» **WHAT NEEDS TO BE DONE**
Reduce the material below to its lines containing "ngôn".
***** GIVEN RECORDS
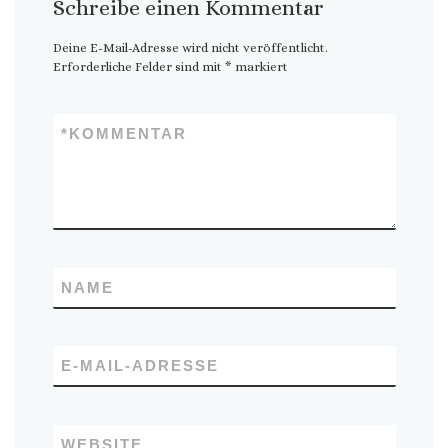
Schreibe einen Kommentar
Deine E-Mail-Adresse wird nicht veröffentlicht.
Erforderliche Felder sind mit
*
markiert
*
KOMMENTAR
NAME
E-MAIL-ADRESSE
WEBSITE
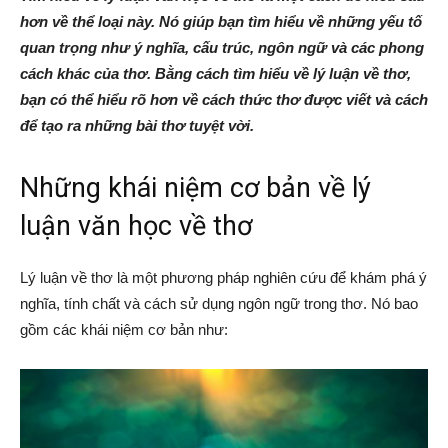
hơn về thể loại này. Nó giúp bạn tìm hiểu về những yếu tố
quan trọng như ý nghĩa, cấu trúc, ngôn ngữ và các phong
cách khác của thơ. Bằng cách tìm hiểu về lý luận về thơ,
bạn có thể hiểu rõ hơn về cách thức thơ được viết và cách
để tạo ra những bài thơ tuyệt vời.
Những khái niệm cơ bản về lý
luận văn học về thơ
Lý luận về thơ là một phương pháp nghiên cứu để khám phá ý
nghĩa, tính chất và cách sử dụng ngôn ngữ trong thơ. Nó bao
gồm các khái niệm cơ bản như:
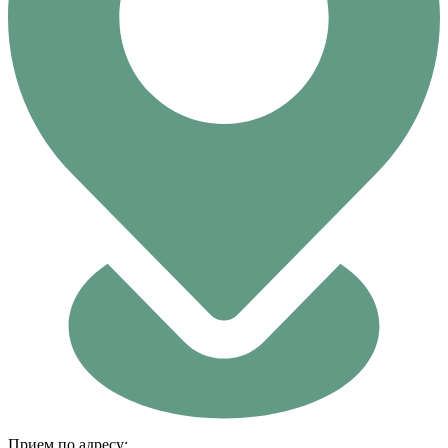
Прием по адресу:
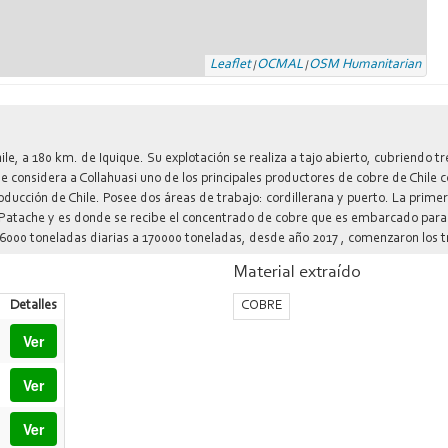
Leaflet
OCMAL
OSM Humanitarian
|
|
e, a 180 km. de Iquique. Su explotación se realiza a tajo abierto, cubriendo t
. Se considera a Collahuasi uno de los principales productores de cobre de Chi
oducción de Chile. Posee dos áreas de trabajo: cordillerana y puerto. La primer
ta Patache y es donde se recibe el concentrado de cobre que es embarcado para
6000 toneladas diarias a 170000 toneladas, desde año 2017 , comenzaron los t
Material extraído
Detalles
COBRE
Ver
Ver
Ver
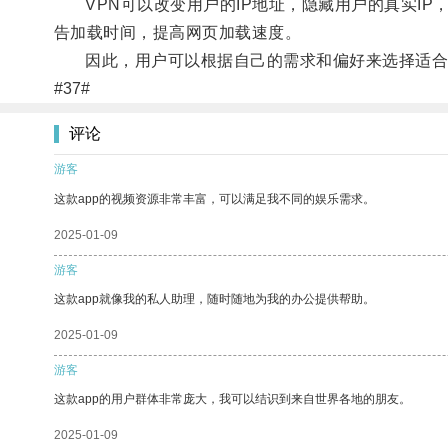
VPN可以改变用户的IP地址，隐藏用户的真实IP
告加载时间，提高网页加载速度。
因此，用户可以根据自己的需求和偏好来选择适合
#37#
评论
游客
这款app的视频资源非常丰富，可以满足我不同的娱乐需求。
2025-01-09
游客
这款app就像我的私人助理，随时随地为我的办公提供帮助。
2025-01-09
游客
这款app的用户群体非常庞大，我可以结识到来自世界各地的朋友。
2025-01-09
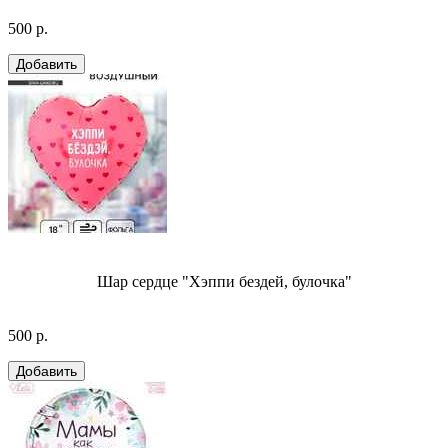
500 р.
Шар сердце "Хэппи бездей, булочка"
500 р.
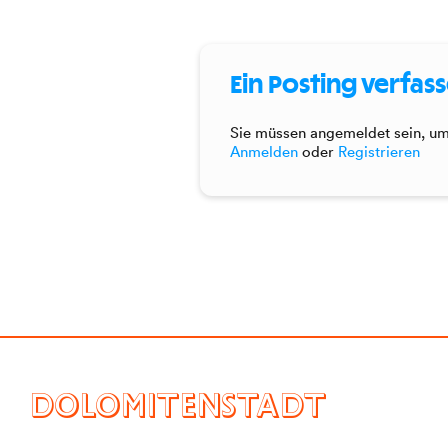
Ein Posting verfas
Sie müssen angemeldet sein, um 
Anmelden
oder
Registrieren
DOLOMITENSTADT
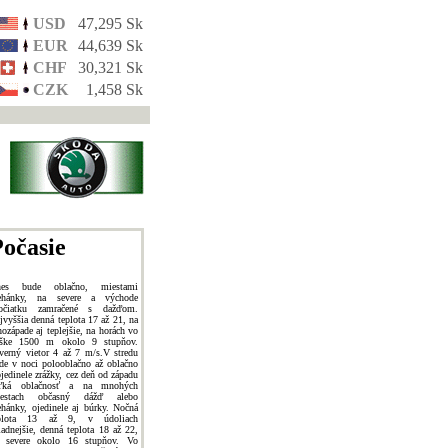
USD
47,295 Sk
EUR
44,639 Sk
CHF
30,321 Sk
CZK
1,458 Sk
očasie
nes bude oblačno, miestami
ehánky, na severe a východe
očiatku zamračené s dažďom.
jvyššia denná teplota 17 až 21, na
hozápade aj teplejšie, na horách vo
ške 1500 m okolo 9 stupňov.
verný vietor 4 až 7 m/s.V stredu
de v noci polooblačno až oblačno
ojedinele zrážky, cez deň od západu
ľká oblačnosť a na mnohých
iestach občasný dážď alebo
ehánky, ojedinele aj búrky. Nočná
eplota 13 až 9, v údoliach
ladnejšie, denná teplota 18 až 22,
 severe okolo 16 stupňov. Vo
**********
***** GIVEN RECORDS
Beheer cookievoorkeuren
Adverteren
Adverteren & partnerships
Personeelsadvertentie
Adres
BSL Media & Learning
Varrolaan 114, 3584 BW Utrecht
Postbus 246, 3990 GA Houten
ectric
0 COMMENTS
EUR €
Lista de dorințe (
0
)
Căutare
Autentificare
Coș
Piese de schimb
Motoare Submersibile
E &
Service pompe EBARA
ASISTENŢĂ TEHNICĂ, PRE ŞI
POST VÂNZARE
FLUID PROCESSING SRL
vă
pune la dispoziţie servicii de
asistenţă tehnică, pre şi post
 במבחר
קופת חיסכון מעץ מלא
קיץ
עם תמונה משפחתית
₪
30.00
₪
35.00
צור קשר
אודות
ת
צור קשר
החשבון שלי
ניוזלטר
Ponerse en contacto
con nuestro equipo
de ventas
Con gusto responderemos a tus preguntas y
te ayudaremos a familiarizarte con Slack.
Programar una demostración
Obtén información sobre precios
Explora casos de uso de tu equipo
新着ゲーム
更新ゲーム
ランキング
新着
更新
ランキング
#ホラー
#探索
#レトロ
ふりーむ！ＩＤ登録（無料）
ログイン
**********
» **TASK OUTPUT**
quan trọng như ý nghĩa, cấu trúc, ngôn ngữ và các phong
nghĩa, tính chất và cách sử dụng ngôn ngữ trong thơ. Nó bao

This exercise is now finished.